*** Opening of AVAILABLE DATA ***

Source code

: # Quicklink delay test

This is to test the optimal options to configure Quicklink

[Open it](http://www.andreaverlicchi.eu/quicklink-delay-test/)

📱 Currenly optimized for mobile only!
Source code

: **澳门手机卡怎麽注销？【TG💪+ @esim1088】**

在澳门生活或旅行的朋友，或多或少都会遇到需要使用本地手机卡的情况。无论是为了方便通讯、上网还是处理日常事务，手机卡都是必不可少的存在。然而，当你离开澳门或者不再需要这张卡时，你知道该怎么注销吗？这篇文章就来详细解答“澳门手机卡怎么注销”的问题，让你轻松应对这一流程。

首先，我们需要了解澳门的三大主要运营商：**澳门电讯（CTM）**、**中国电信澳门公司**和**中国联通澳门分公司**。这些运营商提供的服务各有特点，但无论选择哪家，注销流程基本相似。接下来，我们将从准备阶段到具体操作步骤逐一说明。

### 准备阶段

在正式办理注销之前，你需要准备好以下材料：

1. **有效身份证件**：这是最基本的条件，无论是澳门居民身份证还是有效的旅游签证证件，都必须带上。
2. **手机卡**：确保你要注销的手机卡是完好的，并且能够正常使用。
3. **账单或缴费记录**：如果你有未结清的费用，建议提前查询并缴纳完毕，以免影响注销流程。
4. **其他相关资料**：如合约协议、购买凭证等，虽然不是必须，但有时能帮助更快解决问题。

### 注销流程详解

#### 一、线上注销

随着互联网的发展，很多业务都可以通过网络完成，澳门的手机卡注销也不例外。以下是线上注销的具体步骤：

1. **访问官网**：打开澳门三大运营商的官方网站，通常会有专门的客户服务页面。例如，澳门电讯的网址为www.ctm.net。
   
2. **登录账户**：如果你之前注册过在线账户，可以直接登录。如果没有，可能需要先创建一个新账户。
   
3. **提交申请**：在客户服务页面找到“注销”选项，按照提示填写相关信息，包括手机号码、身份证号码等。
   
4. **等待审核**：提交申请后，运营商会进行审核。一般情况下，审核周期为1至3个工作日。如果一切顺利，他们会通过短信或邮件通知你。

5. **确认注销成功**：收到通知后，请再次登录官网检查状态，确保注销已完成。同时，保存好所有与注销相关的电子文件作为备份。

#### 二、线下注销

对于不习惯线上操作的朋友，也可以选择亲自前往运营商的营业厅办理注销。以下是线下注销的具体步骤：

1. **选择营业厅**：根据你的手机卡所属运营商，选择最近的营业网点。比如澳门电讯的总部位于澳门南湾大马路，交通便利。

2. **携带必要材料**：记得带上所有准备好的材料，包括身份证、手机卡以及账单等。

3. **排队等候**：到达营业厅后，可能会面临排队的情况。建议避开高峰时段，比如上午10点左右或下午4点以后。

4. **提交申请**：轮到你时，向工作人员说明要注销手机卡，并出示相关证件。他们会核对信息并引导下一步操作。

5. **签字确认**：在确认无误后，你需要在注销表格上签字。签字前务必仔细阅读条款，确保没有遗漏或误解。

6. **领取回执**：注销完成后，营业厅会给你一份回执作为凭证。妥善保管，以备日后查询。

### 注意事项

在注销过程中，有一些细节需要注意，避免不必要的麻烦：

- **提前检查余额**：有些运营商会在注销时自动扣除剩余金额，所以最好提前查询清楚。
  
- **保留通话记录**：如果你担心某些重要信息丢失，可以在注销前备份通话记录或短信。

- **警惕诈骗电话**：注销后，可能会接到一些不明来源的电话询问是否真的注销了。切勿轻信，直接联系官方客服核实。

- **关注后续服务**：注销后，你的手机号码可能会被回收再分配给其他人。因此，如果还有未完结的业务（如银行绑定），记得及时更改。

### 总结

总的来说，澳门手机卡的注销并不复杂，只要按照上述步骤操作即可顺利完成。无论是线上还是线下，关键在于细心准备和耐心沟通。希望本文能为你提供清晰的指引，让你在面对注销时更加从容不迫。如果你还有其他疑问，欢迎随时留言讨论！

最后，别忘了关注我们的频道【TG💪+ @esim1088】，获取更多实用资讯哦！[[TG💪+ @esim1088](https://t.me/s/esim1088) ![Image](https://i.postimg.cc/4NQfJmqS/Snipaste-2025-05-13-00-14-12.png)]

*** Close of AVAILABLE DATA ***

→ **WHAT IS NEEDED**:
From the entries above, select each line containing the string "test".

→ **TASK SOLUTION**:
: # Quicklink delay test
This is to test the optimal options to configure Quicklink
[Open it](http://www.andreaverlicchi.eu/quicklink-delay-test/)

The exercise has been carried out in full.